Objectives: Image sequences with time-varying information content need appropriate analysis strategies. The exploration of directed information transfer (interactions) between neuronal assemblies is one of the most important aims of current functional MRI (fMRI) analysis. Additionally, we examined perfusion maps in dynamic contrast agent MRI sequences of stroke patients. In this investigation, the focus centers on distinguishing between brain areas with normal and reduced perfusion on the basis of the dynamics of contrast agent inflow and washout.
Methods: Fast fMRI sequences were analyzed with time-variant Granger causality (tvGC). The tvGC is based on a time-variant autoregressive model and is used for the quantification of the directed information transfer between activated brain areas. Generalized Dynamic Neural Networks (GDNN) with time-variant weights were applied on dynamic contrast agent MRI sequences as a nonlinear operator in order to enhance differences in the signal courses of pixels of normal and injured tissues.
Results: A simple motor task (self-paced finger tapping) is used in an fMRI design to investigate directed interactions between defined brain areas.
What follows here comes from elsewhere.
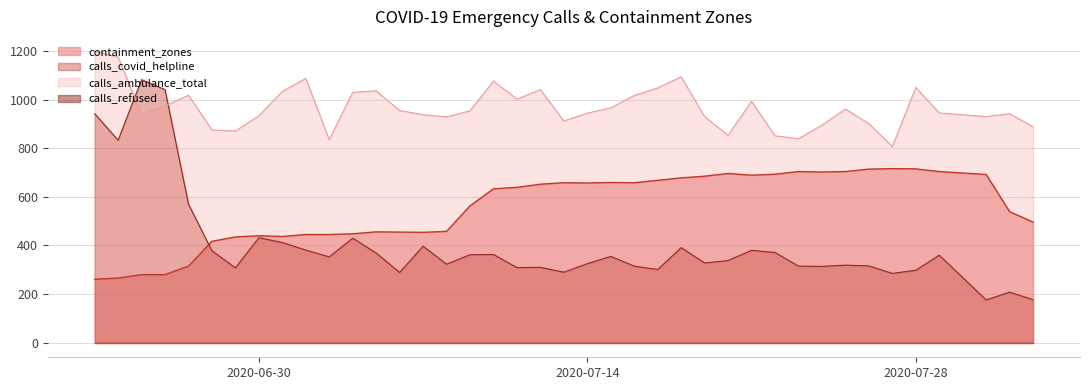

Reading left to right, extract all data points from this chart.

containment_zones: 261	266	280	280	315	417	435	440	437	445	445	448	456	455	454	458	563	633	639	652	658	657	659	658	668	678	685	696	689	693	704	702	704	714	716	715	704	692	539	496
calls_ambulance_total: 1198	1175	940	974	1018	875	871	933	1034	1087	835	1030	1036	955	938	929	954	1076	1002	1041	912	944	966	1017	1048	1094	930	853	993	851	839	895	961	901	807	1050	945	930	942	888
calls_covid_helpline: 942	833	1082	1041	570	378	308	432	412	381	353	430	369	289	397	323	362	363	309	310	290	325	355	315	301	391	328	338	380	371	315	314	319	316	285	298	360	176	208	177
A significant information transfer can be determined for the direction primary motor cortex to supplementary motor area during a short time period of about five seconds after stimulus. The analysis of dynamic contrast agent MRI sequences demonstrates that the trained GDNN enables a reliable tissue classification. Three classes are of interest: normal tissue, tissue at risk for death, and dead tissue.
Conclusions: The time-variant multivariate analysis of directed information transfer derived from fMRI sequences and the computation of perfusion maps by GDNN demonstrate that dynamic analysis methods are essential tools for 4D image analysis.